[Records drawn from a dataset]
•••••
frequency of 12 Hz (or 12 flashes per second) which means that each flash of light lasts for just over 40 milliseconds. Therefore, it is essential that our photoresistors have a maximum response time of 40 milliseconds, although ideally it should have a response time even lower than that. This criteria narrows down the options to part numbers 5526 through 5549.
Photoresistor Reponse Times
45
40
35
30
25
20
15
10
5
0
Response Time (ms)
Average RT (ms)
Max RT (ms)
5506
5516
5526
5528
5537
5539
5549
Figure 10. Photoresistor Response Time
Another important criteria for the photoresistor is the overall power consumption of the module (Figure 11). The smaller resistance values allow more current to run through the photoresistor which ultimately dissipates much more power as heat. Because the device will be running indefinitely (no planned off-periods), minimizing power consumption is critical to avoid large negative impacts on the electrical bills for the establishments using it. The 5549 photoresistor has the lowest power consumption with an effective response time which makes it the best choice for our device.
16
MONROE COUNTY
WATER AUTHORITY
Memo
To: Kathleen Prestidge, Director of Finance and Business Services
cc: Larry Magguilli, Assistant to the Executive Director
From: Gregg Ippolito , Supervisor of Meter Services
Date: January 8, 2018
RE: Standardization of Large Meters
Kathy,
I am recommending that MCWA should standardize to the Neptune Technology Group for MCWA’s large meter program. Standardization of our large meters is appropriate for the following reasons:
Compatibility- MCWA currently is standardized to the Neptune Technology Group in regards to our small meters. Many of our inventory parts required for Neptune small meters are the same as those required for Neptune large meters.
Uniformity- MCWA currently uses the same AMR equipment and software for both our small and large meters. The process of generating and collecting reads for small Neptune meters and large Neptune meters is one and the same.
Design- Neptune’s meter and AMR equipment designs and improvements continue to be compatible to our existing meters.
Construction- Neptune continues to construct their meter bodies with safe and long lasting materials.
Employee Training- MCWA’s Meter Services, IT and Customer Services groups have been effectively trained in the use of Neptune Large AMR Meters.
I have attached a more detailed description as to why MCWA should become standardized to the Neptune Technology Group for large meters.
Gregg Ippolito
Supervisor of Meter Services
•••••
### [Work item]
The records are to be repeated in full, exactly as they stand.

### [Task result]
frequency of 12 Hz (or 12 flashes per second) which means that each flash of light lasts for just over 40 milliseconds. Therefore, it is essential that our photoresistors have a maximum response time of 40 milliseconds, although ideally it should have a response time even lower than that. This criteria narrows down the options to part numbers 5526 through 5549.
Photoresistor Reponse Times
45
40
35
30
25
20
15
10
5
0
Response Time (ms)
Average RT (ms)
Max RT (ms)
5506
5516
5526
5528
5537
5539
5549
Figure 10. Photoresistor Response Time
Another important criteria for the photoresistor is the overall power consumption of the module (Figure 11). The smaller resistance values allow more current to run through the photoresistor which ultimately dissipates much more power as heat. Because the device will be running indefinitely (no planned off-periods), minimizing power consumption is critical to avoid large negative impacts on the electrical bills for the establishments using it. The 5549 photoresistor has the lowest power consumption with an effective response time which makes it the best choice for our device.
16
MONROE COUNTY
WATER AUTHORITY
Memo
To: Kathleen Prestidge, Director of Finance and Business Services
cc: Larry Magguilli, Assistant to the Executive Director
From: Gregg Ippolito , Supervisor of Meter Services
Date: January 8, 2018
RE: Standardization of Large Meters
Kathy,
I am recommending that MCWA should standardize to the Neptune Technology Group for MCWA’s large meter program. Standardization of our large meters is appropriate for the following reasons:
Compatibility- MCWA currently is standardized to the Neptune Technology Group in regards to our small meters. Many of our inventory parts required for Neptune small meters are the same as those required for Neptune large meters.
Uniformity- MCWA currently uses the same AMR equipment and software for both our small and large meters. The process of generating and collecting reads for small Neptune meters and large Neptune meters is one and the same.
Design- Neptune’s meter and AMR equipment designs and improvements continue to be compatible to our existing meters.
Construction- Neptune continues to construct their meter bodies with safe and long lasting materials.
Employee Training- MCWA’s Meter Services, IT and Customer Services groups have been effectively trained in the use of Neptune Large AMR Meters.
I have attached a more detailed description as to why MCWA should become standardized to the Neptune Technology Group for large meters.
Gregg Ippolito
Supervisor of Meter Services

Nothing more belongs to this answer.